Their mutual hostility is clear from the get-go, a simmering hatred that Jo barely masks behind a vacant smile. Far more direct, Nicky doesn’t even try to hide her disdain. We can sense her mind dwelling on the tasks she could be accomplishing were she not subjected to this mandatory struggle session.

“That’s why I like to do away with the more formal approach and why I’m replacing the annual appraisal with these ongoing reviews,” Jo informs her, threatening to sacrifice even more of her time on the altar of “transparency and integrity.”  It quickly becomes apparent that he’s also trying to sideline a troublesome adversary by promoting her to the useless, toothless new role of “Head of Outreach.”

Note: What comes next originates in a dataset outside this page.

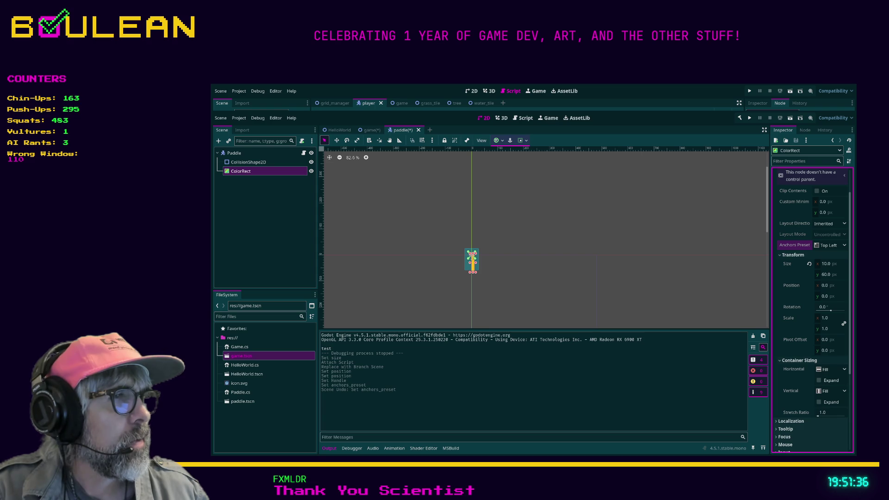
{"action": "left_click", "coordinate": [819, 369]}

Marriott, best known for his role on the ’90s BBC sitcom The Brittas Empire, has clearly suffered through this white-collar kabuki before, as evidenced by his mastery of zero-calorie corporate jargon. “I think we need to be more engaged in the community,” he pontificates, “we need to reach out to the locality, to promote the brand and seek to build bridges, not walls. Reach out… out reach… you see?” Truly, is there anything more pathetic than the sound of American management pablum annunciated in a British accent?

Tim Marriott and Alex Sunderhaus star in Marriott’s Appraisal, directed by Margarett Perry, at 59E59 Theaters.
(© Carol Rosegg)

Unfortunately, authenticity doesn’t quite compensate for a lack of stakes in this one-hour one-act, which aims to skewer the corporate bureaucracy but only leaves it with a light abrasion.

This has nothing to do with the acting. Marriott and Sunderhaus deliver equally matched performances and are excellent at depicting the seesawing shifts of power in the room, leading to gasps, guffaws, and groans. But I got the sense that the script could have gone even further, forcing its players into increasingly desperate chess moves. The final blackout feels like the end of what could be a three-act saga.

Margarett Perry’s production is tautly timed and well-staged on a set that captures the aggressive blandness of office décor — an ergonomic swivel chair makes for a particularly ugly centerpiece. The costumes are equally forgettable in a manner sure to warm the heart of any HR manager (no designers are credited).

You won’t leave your jaw on the floor. The events of Appraisal will feel depressingly familiar and predictable for anyone who has worked in an office. But in its sturdy two-character structure, it will make you think of what it would have been like if Ionesco had worked a gig at Deloitte. In so many ways, our digital age has taken absurdity to dizzying heights even that great dramatist never imagined.